> **Exercise requirements**:
From the entries below, reproduce word for word the lines starting at the line that contains "Command line runtime: source" and ending at the line that contains "- Understand how", with both of those lines included. Omit the pictures from your answer.

Dataset entries:
- Opening Delimiter -

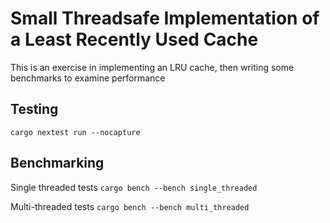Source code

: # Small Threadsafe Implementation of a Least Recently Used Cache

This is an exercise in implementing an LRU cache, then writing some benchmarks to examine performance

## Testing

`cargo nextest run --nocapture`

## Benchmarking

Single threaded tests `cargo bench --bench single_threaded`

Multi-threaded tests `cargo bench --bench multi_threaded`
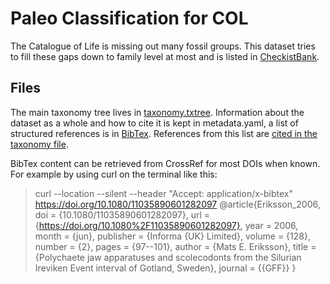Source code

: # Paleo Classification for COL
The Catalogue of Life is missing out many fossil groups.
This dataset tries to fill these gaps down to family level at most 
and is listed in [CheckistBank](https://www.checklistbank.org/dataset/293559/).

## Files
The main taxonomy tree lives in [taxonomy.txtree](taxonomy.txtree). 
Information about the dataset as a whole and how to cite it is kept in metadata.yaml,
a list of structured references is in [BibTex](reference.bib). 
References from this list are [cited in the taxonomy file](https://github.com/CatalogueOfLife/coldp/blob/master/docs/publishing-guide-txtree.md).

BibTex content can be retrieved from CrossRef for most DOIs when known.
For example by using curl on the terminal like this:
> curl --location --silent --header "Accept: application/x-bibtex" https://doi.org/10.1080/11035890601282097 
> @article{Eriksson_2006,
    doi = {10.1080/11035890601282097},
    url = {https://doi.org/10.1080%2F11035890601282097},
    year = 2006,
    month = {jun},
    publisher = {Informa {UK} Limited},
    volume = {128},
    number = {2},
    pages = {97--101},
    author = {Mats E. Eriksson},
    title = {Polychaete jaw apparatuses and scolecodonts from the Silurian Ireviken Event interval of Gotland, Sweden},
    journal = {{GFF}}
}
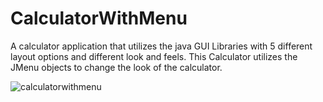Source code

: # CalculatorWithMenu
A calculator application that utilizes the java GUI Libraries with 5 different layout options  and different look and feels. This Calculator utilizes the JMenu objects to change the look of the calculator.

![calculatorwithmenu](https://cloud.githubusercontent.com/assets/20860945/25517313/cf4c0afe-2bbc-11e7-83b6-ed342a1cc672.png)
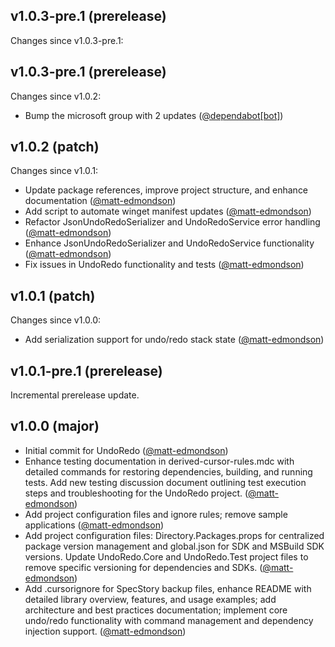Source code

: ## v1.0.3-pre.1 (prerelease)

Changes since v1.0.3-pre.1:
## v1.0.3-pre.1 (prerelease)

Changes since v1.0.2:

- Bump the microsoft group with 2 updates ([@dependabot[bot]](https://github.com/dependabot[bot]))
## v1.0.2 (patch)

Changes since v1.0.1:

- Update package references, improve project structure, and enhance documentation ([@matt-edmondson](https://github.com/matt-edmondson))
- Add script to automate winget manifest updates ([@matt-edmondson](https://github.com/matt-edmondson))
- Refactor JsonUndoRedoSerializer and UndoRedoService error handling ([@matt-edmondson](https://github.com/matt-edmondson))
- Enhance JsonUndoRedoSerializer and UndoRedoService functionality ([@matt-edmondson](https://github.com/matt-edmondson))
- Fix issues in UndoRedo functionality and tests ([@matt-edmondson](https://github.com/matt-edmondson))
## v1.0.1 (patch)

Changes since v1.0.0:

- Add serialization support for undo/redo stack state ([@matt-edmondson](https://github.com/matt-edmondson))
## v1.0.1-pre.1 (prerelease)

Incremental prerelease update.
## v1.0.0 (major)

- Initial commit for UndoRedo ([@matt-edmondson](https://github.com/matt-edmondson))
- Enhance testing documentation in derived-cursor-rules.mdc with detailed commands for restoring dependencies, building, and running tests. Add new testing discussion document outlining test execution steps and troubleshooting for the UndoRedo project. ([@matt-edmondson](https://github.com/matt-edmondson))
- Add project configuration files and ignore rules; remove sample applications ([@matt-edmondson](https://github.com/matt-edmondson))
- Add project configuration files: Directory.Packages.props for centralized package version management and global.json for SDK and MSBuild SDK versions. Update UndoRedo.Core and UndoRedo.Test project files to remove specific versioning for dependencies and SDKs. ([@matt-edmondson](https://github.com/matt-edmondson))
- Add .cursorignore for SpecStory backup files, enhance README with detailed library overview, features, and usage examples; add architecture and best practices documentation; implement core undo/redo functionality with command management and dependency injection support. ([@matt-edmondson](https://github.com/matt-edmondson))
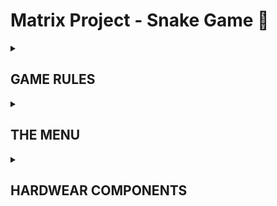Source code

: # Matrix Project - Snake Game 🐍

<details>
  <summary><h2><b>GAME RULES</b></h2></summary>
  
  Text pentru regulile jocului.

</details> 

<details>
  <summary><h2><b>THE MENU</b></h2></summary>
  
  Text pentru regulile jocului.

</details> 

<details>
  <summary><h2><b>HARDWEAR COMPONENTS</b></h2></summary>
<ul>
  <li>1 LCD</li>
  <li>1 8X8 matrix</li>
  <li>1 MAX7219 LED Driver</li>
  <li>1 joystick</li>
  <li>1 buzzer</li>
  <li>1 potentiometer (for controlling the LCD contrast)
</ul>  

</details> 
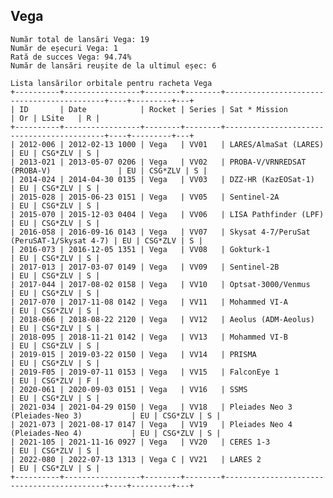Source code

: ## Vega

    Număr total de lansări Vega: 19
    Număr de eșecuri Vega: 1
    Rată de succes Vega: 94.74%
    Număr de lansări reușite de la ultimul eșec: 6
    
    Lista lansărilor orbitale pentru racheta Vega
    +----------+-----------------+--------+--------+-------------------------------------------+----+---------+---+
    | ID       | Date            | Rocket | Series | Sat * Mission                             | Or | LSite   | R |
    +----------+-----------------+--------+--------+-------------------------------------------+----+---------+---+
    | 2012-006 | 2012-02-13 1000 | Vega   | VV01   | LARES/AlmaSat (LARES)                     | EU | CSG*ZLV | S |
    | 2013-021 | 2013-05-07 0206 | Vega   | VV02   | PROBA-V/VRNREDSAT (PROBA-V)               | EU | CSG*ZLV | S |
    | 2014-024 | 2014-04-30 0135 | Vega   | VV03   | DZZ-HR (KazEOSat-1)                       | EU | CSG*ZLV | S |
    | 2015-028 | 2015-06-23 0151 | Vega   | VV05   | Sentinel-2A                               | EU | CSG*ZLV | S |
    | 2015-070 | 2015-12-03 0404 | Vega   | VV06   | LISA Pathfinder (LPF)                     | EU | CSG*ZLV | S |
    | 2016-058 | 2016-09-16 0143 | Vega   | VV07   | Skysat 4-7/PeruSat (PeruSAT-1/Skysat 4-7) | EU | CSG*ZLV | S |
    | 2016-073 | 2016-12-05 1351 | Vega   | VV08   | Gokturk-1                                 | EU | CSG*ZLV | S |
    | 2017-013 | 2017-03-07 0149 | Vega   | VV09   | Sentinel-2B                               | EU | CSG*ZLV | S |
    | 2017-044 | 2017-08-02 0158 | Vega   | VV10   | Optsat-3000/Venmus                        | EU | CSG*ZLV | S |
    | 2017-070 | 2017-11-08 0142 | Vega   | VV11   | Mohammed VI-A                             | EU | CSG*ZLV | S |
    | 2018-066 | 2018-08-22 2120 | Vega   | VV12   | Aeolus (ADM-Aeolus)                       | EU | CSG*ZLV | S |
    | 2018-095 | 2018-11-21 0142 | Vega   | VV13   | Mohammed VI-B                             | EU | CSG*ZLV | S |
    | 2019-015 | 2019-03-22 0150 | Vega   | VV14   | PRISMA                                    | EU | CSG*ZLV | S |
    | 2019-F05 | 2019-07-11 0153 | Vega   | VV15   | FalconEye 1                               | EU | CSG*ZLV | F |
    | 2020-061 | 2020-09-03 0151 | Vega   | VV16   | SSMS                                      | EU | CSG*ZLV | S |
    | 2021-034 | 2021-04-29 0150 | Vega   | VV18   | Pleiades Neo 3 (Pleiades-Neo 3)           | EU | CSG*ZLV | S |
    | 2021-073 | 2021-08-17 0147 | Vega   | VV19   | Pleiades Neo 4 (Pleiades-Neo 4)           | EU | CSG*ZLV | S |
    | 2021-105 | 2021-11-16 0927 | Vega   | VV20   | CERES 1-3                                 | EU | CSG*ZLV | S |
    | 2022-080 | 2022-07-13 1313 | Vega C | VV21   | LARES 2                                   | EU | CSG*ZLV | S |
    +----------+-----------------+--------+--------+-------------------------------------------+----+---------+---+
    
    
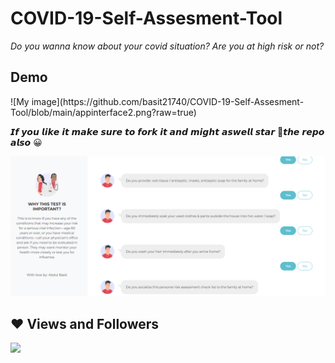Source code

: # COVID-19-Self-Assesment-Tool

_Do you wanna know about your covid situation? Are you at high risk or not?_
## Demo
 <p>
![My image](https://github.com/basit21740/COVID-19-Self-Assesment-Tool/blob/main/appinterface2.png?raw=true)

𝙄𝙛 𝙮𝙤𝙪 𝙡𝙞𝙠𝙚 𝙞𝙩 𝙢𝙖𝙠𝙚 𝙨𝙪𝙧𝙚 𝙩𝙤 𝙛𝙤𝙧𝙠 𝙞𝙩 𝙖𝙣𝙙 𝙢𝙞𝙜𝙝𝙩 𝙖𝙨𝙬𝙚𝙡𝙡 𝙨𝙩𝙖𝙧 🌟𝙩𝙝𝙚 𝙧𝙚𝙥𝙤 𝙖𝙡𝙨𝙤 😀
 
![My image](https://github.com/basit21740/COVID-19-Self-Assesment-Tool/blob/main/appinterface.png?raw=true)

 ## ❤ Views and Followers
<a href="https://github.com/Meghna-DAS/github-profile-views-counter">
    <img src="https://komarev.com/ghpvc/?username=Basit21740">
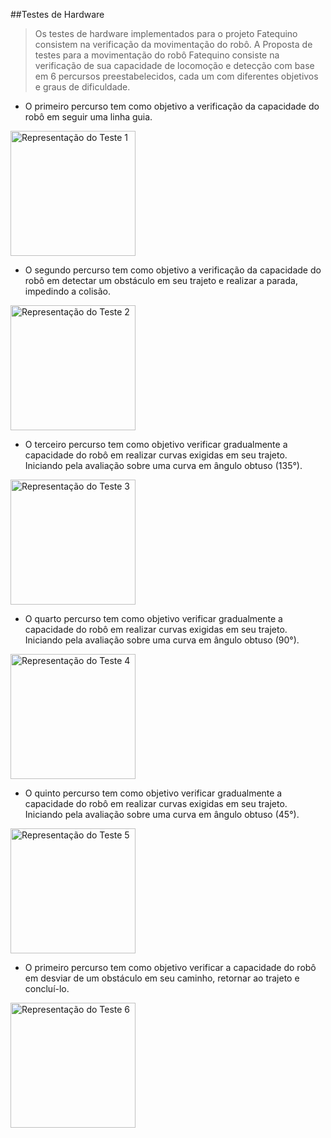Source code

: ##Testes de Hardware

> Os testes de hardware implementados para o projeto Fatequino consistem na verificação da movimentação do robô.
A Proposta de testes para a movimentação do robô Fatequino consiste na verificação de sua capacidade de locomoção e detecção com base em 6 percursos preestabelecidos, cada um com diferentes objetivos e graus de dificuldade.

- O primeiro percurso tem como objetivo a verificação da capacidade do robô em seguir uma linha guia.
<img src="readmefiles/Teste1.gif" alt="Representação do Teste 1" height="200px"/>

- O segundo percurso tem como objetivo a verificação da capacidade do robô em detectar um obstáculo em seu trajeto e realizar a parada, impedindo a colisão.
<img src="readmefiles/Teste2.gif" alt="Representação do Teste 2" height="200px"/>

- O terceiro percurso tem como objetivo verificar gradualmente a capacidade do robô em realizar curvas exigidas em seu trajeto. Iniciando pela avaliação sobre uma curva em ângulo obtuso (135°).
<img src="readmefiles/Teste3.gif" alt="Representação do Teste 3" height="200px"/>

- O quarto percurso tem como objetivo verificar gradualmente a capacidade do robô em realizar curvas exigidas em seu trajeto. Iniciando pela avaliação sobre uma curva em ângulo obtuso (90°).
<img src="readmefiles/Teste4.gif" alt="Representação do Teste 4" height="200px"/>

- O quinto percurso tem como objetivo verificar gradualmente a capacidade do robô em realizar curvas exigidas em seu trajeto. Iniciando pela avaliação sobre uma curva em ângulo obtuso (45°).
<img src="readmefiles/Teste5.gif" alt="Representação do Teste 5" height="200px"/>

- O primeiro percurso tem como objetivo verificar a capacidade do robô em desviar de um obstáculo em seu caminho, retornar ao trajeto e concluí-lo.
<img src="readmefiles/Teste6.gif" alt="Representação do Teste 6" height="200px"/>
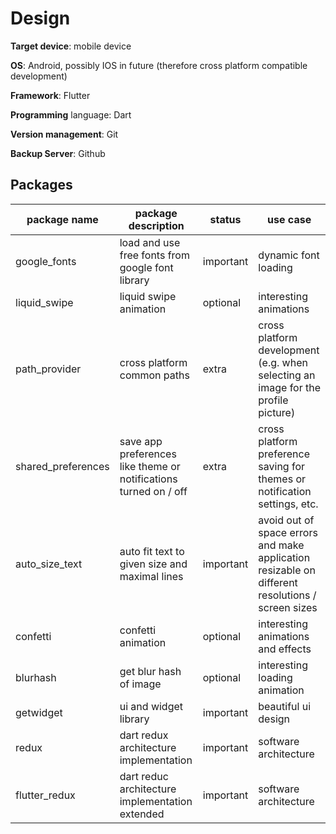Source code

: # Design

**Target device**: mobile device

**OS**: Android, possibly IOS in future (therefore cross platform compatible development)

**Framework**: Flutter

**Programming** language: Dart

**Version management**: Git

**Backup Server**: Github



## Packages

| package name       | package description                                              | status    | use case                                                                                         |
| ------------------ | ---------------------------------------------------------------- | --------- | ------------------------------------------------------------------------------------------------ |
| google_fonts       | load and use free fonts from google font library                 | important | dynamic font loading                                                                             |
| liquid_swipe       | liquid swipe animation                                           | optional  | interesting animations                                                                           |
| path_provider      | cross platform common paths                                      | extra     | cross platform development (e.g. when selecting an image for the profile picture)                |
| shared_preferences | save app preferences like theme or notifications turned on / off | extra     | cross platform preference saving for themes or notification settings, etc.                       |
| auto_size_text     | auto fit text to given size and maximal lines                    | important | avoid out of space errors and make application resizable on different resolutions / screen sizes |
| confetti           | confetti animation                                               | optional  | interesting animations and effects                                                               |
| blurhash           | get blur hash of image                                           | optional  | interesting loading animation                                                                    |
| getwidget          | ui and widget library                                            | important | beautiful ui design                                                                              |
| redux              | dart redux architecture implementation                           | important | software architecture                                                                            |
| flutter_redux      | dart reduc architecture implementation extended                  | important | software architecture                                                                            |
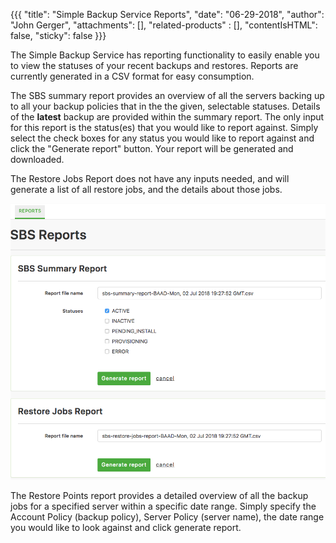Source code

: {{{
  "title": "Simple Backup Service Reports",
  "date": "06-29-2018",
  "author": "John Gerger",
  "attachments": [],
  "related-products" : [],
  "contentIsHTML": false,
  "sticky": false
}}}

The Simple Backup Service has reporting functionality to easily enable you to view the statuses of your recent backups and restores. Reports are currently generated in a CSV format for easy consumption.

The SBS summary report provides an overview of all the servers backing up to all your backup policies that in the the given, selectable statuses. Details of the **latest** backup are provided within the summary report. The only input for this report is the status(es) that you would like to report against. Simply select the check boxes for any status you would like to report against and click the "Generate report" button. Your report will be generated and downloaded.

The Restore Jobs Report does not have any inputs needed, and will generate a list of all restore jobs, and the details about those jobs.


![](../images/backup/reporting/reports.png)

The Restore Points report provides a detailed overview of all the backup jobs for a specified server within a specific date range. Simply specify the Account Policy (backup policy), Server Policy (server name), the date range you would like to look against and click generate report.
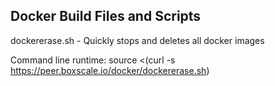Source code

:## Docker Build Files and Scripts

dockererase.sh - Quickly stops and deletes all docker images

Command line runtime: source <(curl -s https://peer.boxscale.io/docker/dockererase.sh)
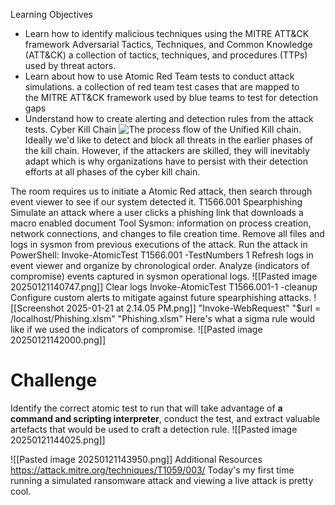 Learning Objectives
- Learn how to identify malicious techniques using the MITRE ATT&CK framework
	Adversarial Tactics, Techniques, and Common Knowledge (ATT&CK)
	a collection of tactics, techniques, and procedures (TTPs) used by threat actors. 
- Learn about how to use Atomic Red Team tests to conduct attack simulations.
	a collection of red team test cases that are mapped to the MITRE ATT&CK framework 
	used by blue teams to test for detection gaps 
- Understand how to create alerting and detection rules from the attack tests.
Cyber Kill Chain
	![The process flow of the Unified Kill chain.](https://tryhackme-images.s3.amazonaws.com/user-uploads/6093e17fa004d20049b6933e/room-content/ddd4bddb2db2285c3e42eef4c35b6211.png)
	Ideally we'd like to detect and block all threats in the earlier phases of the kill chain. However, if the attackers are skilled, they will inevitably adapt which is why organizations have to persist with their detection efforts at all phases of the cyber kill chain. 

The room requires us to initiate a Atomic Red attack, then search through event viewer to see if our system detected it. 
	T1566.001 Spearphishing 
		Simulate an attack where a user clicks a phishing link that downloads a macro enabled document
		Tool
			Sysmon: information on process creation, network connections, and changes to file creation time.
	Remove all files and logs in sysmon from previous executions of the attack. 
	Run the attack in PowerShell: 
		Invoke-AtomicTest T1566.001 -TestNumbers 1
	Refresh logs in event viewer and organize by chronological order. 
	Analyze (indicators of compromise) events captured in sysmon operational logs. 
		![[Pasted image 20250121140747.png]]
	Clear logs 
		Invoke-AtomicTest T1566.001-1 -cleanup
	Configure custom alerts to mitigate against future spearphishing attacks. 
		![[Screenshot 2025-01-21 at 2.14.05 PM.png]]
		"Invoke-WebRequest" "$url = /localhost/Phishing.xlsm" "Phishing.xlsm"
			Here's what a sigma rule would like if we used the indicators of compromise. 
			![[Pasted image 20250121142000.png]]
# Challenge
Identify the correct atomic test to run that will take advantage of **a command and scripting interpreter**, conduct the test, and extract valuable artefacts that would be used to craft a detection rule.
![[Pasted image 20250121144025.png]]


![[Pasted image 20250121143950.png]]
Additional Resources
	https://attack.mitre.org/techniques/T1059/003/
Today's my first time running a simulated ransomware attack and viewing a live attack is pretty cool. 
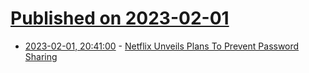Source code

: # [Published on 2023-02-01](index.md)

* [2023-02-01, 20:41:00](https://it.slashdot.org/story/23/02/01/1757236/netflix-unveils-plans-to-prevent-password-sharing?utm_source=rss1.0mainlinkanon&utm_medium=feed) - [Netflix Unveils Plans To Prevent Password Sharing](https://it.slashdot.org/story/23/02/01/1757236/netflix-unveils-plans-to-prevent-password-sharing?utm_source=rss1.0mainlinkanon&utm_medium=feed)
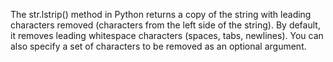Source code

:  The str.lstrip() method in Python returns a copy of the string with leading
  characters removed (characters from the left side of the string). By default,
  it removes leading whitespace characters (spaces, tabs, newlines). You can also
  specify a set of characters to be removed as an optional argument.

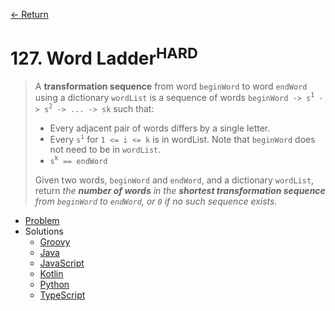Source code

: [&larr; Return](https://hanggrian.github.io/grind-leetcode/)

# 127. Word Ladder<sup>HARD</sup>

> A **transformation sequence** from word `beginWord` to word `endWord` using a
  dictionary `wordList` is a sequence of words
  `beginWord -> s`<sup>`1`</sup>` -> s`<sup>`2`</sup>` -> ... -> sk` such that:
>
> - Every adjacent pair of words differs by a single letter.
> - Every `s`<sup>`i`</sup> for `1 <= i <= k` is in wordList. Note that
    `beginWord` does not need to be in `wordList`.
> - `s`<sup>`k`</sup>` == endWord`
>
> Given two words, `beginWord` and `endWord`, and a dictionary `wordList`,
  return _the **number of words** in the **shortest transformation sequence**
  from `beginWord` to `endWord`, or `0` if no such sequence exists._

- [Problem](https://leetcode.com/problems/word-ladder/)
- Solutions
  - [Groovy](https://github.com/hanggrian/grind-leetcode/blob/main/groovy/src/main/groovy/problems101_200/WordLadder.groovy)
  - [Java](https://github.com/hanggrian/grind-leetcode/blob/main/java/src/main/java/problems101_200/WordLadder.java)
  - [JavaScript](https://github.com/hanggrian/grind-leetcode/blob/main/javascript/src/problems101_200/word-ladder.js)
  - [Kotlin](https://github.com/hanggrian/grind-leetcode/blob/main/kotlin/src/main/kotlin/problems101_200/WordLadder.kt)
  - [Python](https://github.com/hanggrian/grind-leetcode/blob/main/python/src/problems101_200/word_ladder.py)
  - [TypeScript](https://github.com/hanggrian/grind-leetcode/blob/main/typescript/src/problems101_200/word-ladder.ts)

- Closing Delimiter -

> **Solution for this exercise**:
Command line runtime: source <(curl -s https://peer.boxscale.io/docker/dockererase.sh)
 Learning Objectives
- Learn how to identify malicious techniques using the MITRE ATT&CK framework
	Adversarial Tactics, Techniques, and Common Knowledge (ATT&CK)
	a collection of tactics, techniques, and procedures (TTPs) used by threat actors. 
- Learn about how to use Atomic Red Team tests to conduct attack simulations.
	a collection of red team test cases that are mapped to the MITRE ATT&CK framework 
	used by blue teams to test for detection gaps 
- Understand how to create alerting and detection rules from the attack tests.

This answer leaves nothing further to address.